A supersonic wind from the Sun creates a giant bubble called the heliosphere that envelops all of the planets. Launched in 1977 on a journey to explore Jupiter, Saturn, Uranus, and Neptune, the two Voyager spacecraft are now racing to leave the bubble called the heliosphere and enter interstellar space. The two spacecraft are 8 and 10 billion miles from Earth, exploring the outermost layer of the bubble where the supersonic solar wind abruptly slows in a sonic shock as it presses outward against the surrounding interstellar matter. In another five years, Voyager 1 will likely cross the boundary of heliosphere, becoming our first interstellar probe immersed in matter from the supernova explosions of other stars.

Edward C. Stone is the David Morrisroe Professor of Physics at the California Institute of Technology (Caltech) and Vice Provost for Special Projects. He was Director of the Jet Propulsion Laboratory (1991-2001), and a Caltech Vice President.

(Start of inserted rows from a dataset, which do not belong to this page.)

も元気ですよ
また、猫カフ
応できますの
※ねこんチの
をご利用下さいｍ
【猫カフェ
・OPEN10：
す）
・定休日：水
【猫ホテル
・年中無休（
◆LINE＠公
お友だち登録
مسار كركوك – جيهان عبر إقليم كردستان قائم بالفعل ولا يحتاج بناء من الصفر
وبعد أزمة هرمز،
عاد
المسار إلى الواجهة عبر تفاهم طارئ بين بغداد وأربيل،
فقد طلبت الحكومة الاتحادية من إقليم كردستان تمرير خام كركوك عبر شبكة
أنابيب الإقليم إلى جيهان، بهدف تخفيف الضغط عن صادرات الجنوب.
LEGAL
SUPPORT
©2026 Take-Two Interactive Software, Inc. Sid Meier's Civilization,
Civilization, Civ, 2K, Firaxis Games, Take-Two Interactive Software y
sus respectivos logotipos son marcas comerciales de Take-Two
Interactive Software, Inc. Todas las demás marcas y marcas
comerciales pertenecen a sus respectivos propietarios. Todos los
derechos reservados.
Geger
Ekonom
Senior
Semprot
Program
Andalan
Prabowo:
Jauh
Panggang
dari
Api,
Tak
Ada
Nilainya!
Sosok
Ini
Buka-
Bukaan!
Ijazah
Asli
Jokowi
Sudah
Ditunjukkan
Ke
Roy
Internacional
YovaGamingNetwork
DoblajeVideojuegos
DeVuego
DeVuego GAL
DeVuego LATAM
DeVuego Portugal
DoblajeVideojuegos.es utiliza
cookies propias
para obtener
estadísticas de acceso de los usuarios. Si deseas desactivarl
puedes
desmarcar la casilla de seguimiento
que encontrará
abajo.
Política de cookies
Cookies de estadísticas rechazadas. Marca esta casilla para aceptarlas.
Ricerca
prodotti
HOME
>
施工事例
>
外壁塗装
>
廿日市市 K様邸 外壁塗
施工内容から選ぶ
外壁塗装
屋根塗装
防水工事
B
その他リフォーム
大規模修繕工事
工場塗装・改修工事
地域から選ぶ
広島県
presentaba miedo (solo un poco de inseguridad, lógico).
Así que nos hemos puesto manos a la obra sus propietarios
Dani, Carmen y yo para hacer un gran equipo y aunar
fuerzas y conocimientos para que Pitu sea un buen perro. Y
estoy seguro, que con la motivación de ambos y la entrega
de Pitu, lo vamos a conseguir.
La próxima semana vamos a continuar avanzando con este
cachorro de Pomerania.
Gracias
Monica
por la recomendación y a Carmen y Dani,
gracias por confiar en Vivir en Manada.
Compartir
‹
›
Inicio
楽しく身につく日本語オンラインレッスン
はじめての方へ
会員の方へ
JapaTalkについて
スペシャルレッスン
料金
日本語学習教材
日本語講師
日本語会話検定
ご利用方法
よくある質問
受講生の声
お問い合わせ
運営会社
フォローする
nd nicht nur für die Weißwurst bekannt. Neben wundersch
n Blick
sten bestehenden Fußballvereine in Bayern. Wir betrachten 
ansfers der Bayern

Since 1972, Stone has served as the chief scientist for the Voyager Mission at the Jet Propulsion Laboratory. Following launch of the twin Voyager spacecraft in 1977, he coordinated the efforts of eleven teams of scientists in their studies of Jupiter, Saturn, Uranus and Neptune.

As Vice Provost for Special Projects, he has also chaired the board of directors that oversees the design development of the Thirty Meter Telescope (TMT) on behalf of Caltech, the University of California, and the Association of Canadian Universities for Research in Astronomy (ACURA). Stone is a member of the National Academy of Sciences, the American Philosophical Society, president of the International Academy of Astronautics, and a director of the W.M. Keck Foundation.

Professor Stone’s visit to CMC is sponsored by the Joint Science Department.